ISS Policy Survey: Divergent Views on Executive Compensation

Divergent Views on Executive Compensation: Results of ISS’ 2011-2012 Policy Survey

September 30 2011

This week, ISS released the results of their annual survey of institutional investors and companies on emerging corporate governance issues.  ISS considers the survey a critical component of its annual policy review and formulation process.

Not surprisingly, both investors and companies believe that executive compensation will be one of the top governance topics for the coming proxy season.  However, despite greater dialogue between companies and shareholders than ever before, there remain several significant differences of opinion related to compensation and corporate governance practices.

Response to Say on Pay Votes: Investors and companies differ significantly regarding the level of opposition to a say-on-pay vote that should trigger a board response regarding improvements to pay practices.  Perhaps not surprisingly, investors expect responses at much lower levels of opposition.  Nearly half of all companies reported that an explicit response was not necessary unless opposition exceeded 50%, while an equal percentage of investors (48%) felt that such a response was necessary for levels of opposition above 20%.

Equity Vesting upon Change in Control: “Single-trigger” vesting of equity remains a polarized issue.  An overwhelming number of investors do not consider accelerated vesting of outstanding grants upon a change in control (either automatically or at the board’s discretion) to be appropriate, but an almost equal percentage of companies disagree.  Most investors and companies agree that accelerated vesting in certain circumstances after a change in control (e.g., if awards are not converted or replaced by a surviving entity) is appropriate.

Splitting CEO and Chairman Roles: Investors and companies also hold remarkably different views on leadership.  While 70% of investors believe that companies should split the roles of CEO and Chairman after the current (combined) incumbent departs, 73% of companies disagreed.

Pay for Performance: When determining whether executive pay is aligned with company performance, investors and companies agree that relative pay levels and misalignment of pay and performance are relevant considerations.  However, there was some disagreement regarding the magnitude of importance.
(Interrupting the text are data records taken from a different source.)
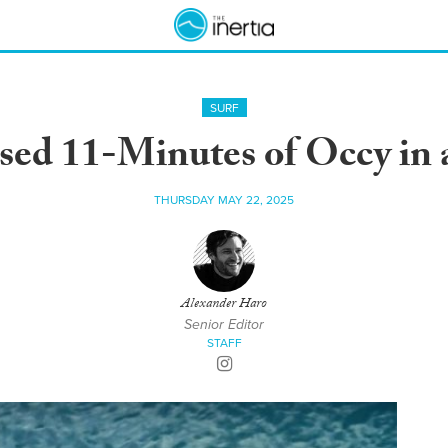
SURF
sed 11-Minutes of Occy in
THURSDAY MAY 22, 2025
Alexander Haro
Senior Editor
STAFF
  • 62% of investors believe pay that is significantly higher than peer pay levels is “very relevant”, while the majority of companies believe it to be “somewhat relevant.”
  • 88% of investors report that whether pay levels have increased disproportionately to the company’s performance trend is a “very relevant” consideration.  For companies, responses of “very relevant” and “somewhat relevant” were almost equal (47% and 48% respectively).

Interestingly, ISS did not define either “performance” or “performance trend.”  Defining performance within the context of compensation continues to be a challenge and the debate over whether stock price or financial performance is the better indicator remains unresolved.
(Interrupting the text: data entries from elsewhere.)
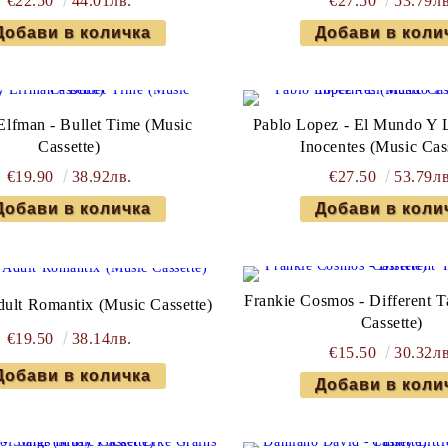
€22.50
44.01лв.
€27.50
53.79лв
lfman - Bullet Time (Music
Pablo Lopez - El Mundo Y 
Cassette)
Inocentes (Music Cas
€19.90
38.92лв.
€27.50
53.79лв
Frankie Cosmos - Different T
dult Romantix (Music Cassette)
Cassette)
€19.50
38.14лв.
€15.50
30.32лв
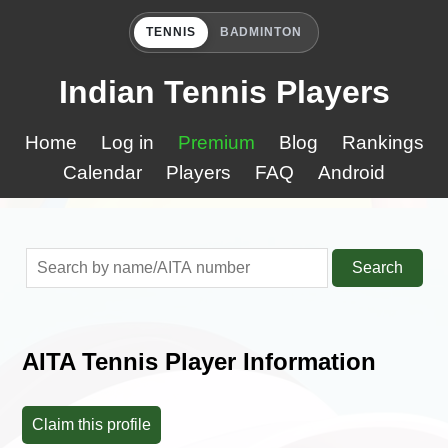
TENNIS
BADMINTON
Indian Tennis Players
Home
Log in
Premium
Blog
Rankings
Calendar
Players
FAQ
Android
Search
AITA Tennis Player Information
Claim this profile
Discretionary Bonuses: Both investors and companies agree that discretionary awards can be problematic, particularly in instances where the awards are not aligned with performance.  But a significant minority of investors (34%) believe that they are “always” problematic, while 22% of companies believe that they are “never” problematic.

Positive Factors Mitigating Equity Plan Cost: Investors and companies generally agree that in instances where the Shareholder Value Transfer (“SVT”) cost of the equity plan is deemed by ISS to be excessive relative to peers, positive factors such as above median long-term shareholder return, low average burn rate relative to peers, double-trigger CIC equity vesting, reasonable plan duration, and robust vesting requirements serve to mitigate the cost to shareholders.  However, investors and companies disagreed on the relative importance of these factors.

  • Investors were reluctant to indicate that any of these factors would “very much” mitigate the cost, with above median long-term shareholder return (47%) and robust vesting requirements (43%) receiving the most support.
  • A majority of companies believe that the following factors should be considered mitigators: above median long-term shareholder return (72%), low average burn rate relative to peers (59%), and reasonable plan duration based on historical usage (53%)

Negative Factors Impacting Equity Plan Approval: In situations where SVT cost is not excessive, the bulk of investors agree that the following factors should “very much” weigh against the plan: prolonged poor financial performance (73%), prolonged poor shareholder returns (73%), excessive potential share dilution relative to peers (59%), automatic replenishment (57%), and liberal change in control definitions with automatic award vesting (55%).

Interestingly, companies responded that most of these factors should only matter “somewhat”, except in instances of prolonged poor financial performance.

The complete study can be found here.

Key Takeaways: As companies formulate their shareholder outreach programs to ensure a positive 2012 Say on Pay recommendation, it is important to recognize and understand the key issues from the investor’s perspective.  Results from the ISS policy survey indicate that there are significant divergent views on critical compensation issues and that executive compensation will remain a hotly debated topic for the foreseeable future.

As the survey represents a significant part of ISS’ annual policy review, we may see some of these issue incorporated into the 2012 policy updates which will be released in November.